What to produce —
This calls for a verbatim copy of all the data, with no images carried over.

Data provided —
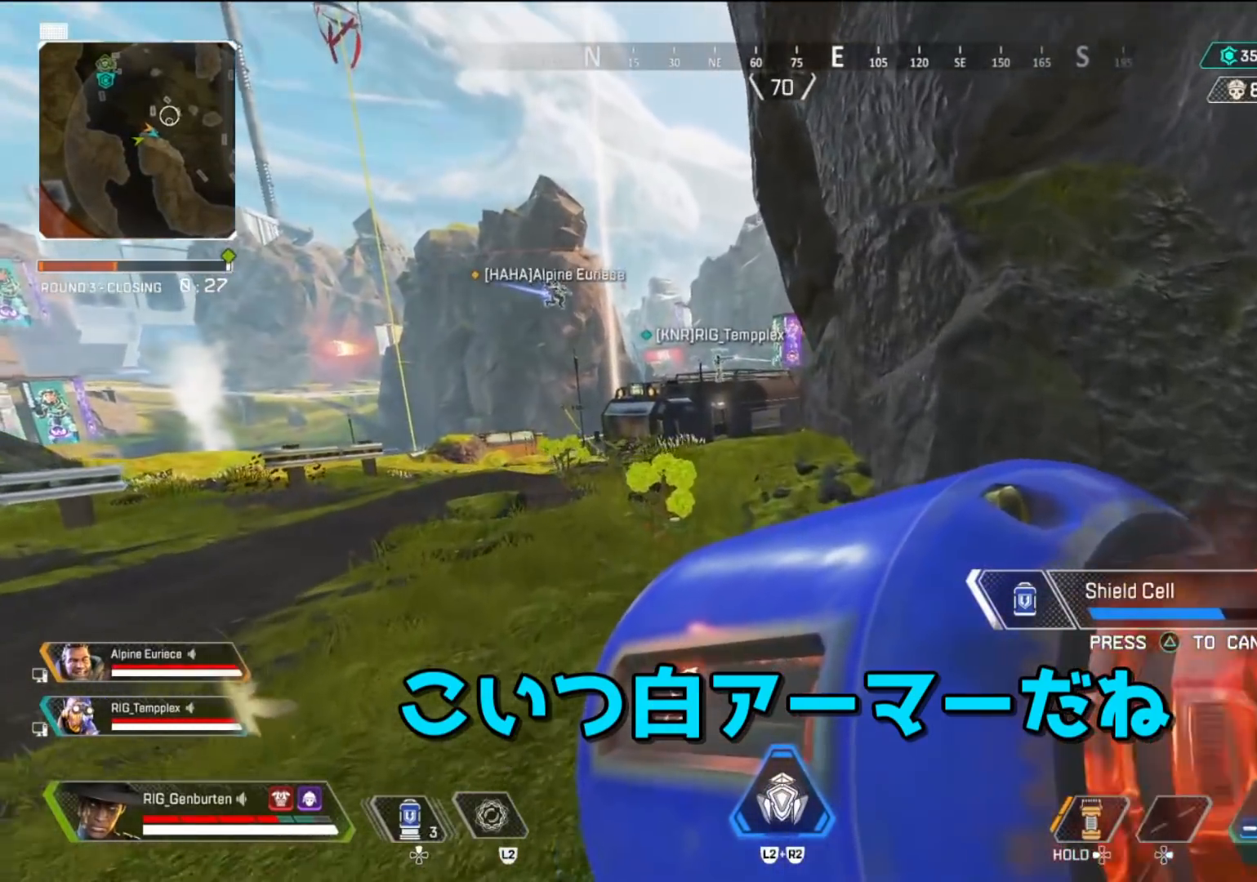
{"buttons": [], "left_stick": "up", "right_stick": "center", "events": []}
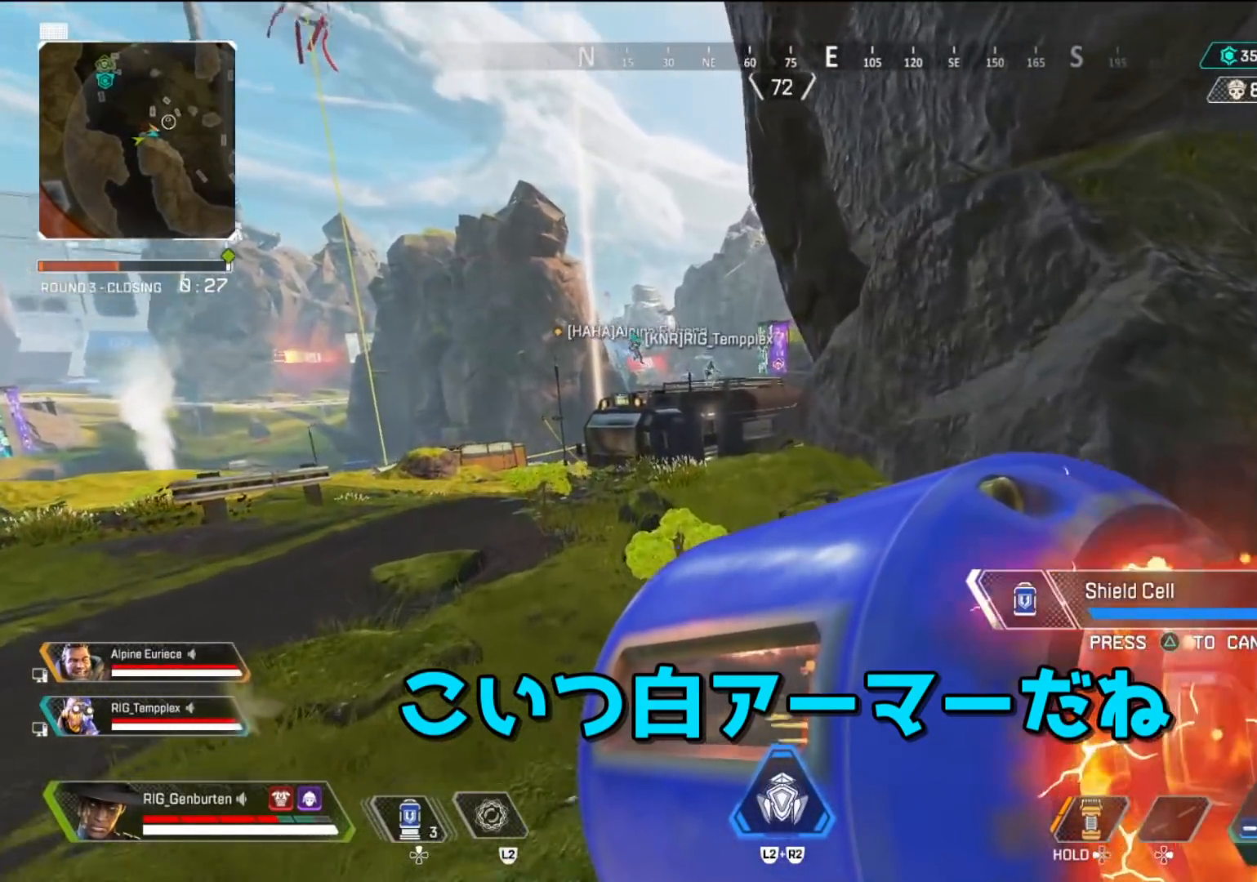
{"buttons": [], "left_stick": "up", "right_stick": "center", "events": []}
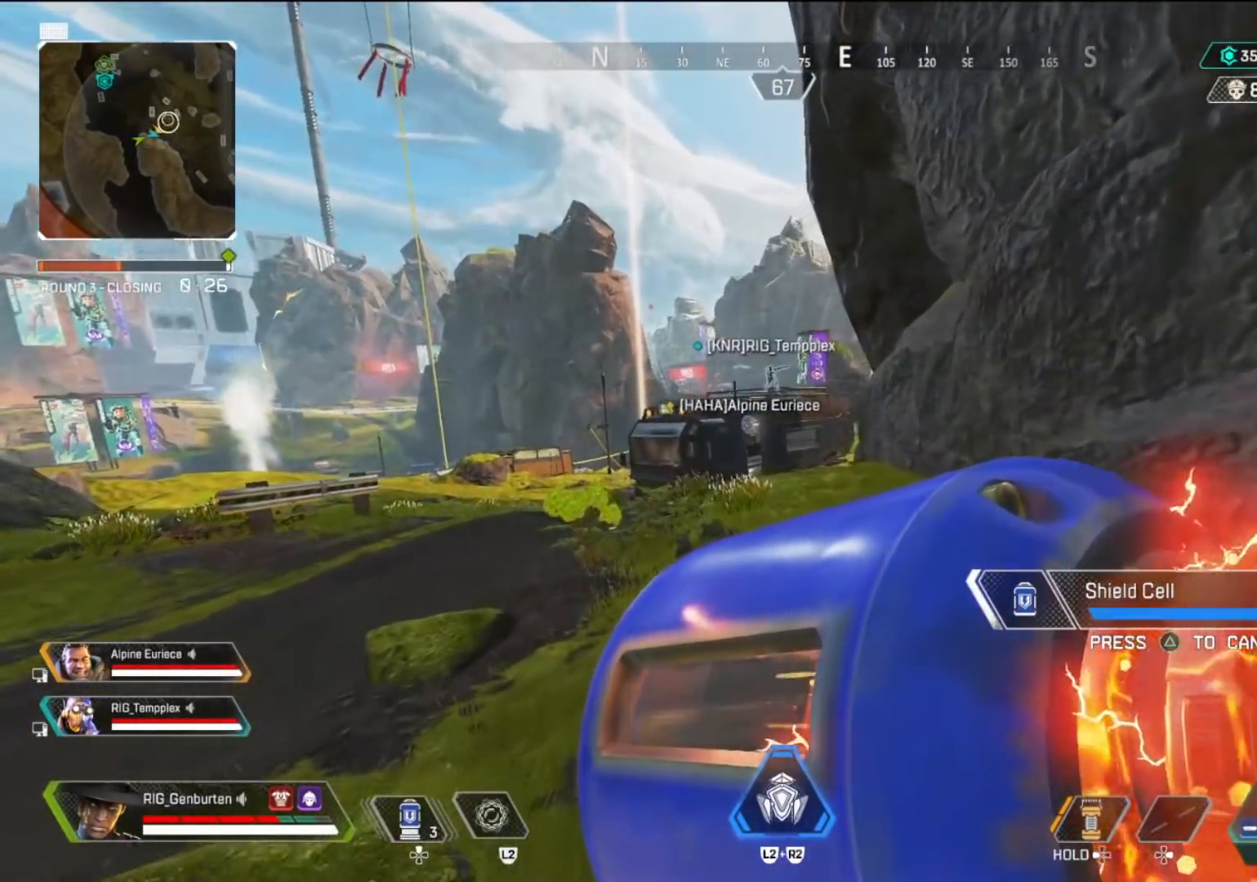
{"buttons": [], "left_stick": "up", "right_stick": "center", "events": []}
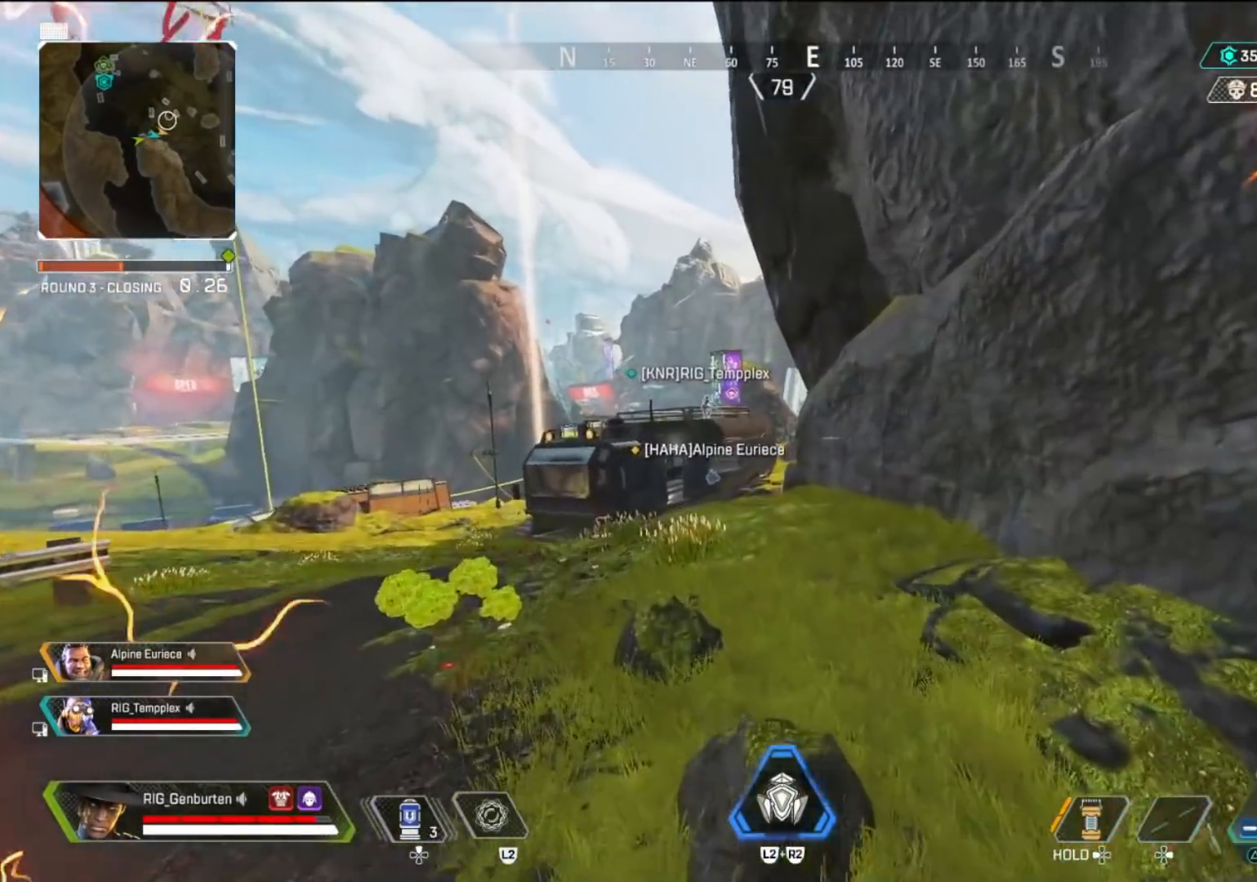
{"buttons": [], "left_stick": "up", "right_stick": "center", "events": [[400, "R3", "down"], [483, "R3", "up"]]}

Response below —
{"buttons": [], "left_stick": "up", "right_stick": "center", "events": []}
{"buttons": [], "left_stick": "up", "right_stick": "center", "events": []}
{"buttons": [], "left_stick": "up", "right_stick": "center", "events": []}
{"buttons": [], "left_stick": "up", "right_stick": "center", "events": [[400, "R3", "down"], [483, "R3", "up"]]}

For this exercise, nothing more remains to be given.